YOUR OBJECTIVE.
Write out the records below word for word, please.

[DATA EXTRACT — start]

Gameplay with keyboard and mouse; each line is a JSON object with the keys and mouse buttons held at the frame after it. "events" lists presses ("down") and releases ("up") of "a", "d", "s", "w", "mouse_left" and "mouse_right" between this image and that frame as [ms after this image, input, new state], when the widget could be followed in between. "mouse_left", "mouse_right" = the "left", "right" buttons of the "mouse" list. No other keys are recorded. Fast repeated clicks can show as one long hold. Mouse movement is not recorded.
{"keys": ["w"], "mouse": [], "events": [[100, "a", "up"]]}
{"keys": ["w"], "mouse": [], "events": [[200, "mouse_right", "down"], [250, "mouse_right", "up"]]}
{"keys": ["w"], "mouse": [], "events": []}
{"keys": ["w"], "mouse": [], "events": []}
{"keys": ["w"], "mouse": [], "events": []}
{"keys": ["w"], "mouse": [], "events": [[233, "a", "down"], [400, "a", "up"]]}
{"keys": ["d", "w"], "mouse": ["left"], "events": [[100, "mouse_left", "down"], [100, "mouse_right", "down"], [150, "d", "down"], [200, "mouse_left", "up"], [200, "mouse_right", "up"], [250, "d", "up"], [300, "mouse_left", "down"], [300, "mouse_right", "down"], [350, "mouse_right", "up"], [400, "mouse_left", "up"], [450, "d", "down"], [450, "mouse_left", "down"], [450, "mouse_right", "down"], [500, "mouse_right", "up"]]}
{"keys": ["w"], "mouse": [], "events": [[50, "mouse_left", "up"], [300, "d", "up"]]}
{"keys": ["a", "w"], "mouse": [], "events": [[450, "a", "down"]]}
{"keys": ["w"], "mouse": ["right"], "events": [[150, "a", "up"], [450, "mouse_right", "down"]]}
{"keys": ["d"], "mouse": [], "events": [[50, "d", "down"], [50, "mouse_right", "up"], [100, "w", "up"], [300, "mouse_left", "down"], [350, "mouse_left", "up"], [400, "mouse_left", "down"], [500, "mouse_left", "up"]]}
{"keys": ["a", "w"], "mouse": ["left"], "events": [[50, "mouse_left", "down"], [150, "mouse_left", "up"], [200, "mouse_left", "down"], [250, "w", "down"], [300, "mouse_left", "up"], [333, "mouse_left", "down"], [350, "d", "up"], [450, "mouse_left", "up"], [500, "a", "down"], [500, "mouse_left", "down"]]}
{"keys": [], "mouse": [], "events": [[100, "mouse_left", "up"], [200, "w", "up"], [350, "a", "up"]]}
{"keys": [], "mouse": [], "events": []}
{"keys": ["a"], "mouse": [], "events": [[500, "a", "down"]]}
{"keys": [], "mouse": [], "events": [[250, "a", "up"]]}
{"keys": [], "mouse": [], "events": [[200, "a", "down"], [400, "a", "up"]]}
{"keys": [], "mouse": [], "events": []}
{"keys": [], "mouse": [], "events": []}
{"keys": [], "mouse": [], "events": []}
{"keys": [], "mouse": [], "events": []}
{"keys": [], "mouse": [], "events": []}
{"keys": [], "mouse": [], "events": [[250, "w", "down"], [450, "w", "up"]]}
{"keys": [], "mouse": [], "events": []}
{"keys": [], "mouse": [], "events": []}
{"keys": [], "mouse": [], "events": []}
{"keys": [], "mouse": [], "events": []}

[DATA EXTRACT — finish]

EXERCISE OUTPUT.
Gameplay with keyboard and mouse; each line is a JSON object with the keys and mouse buttons held at the frame after it. "events" lists presses ("down") and releases ("up") of "a", "d", "s", "w", "mouse_left" and "mouse_right" between this image and that frame as [ms after this image, input, new state], when the widget could be followed in between. "mouse_left", "mouse_right" = the "left", "right" buttons of the "mouse" list. No other keys are recorded. Fast repeated clicks can show as one long hold. Mouse movement is not recorded.
{"keys": ["w"], "mouse": [], "events": [[100, "a", "up"]]}
{"keys": ["w"], "mouse": [], "events": [[200, "mouse_right", "down"], [250, "mouse_right", "up"]]}
{"keys": ["w"], "mouse": [], "events": []}
{"keys": ["w"], "mouse": [], "events": []}
{"keys": ["w"], "mouse": [], "events": []}
{"keys": ["w"], "mouse": [], "events": [[233, "a", "down"], [400, "a", "up"]]}
{"keys": ["d", "w"], "mouse": ["left"], "events": [[100, "mouse_left", "down"], [100, "mouse_right", "down"], [150, "d", "down"], [200, "mouse_left", "up"], [200, "mouse_right", "up"], [250, "d", "up"], [300, "mouse_left", "down"], [300, "mouse_right", "down"], [350, "mouse_right", "up"], [400, "mouse_left", "up"], [450, "d", "down"], [450, "mouse_left", "down"], [450, "mouse_right", "down"], [500, "mouse_right", "up"]]}
{"keys": ["w"], "mouse": [], "events": [[50, "mouse_left", "up"], [300, "d", "up"]]}
{"keys": ["a", "w"], "mouse": [], "events": [[450, "a", "down"]]}
{"keys": ["w"], "mouse": ["right"], "events": [[150, "a", "up"], [450, "mouse_right", "down"]]}
{"keys": ["d"], "mouse": [], "events": [[50, "d", "down"], [50, "mouse_right", "up"], [100, "w", "up"], [300, "mouse_left", "down"], [350, "mouse_left", "up"], [400, "mouse_left", "down"], [500, "mouse_left", "up"]]}
{"keys": ["a", "w"], "mouse": ["left"], "events": [[50, "mouse_left", "down"], [150, "mouse_left", "up"], [200, "mouse_left", "down"], [250, "w", "down"], [300, "mouse_left", "up"], [333, "mouse_left", "down"], [350, "d", "up"], [450, "mouse_left", "up"], [500, "a", "down"], [500, "mouse_left", "down"]]}
{"keys": [], "mouse": [], "events": [[100, "mouse_left", "up"], [200, "w", "up"], [350, "a", "up"]]}
{"keys": [], "mouse": [], "events": []}
{"keys": ["a"], "mouse": [], "events": [[500, "a", "down"]]}
{"keys": [], "mouse": [], "events": [[250, "a", "up"]]}
{"keys": [], "mouse": [], "events": [[200, "a", "down"], [400, "a", "up"]]}
{"keys": [], "mouse": [], "events": []}
{"keys": [], "mouse": [], "events": []}
{"keys": [], "mouse": [], "events": []}
{"keys": [], "mouse": [], "events": []}
{"keys": [], "mouse": [], "events": []}
{"keys": [], "mouse": [], "events": [[250, "w", "down"], [450, "w", "up"]]}
{"keys": [], "mouse": [], "events": []}
{"keys": [], "mouse": [], "events": []}
{"keys": [], "mouse": [], "events": []}
{"keys": [], "mouse": [], "events": []}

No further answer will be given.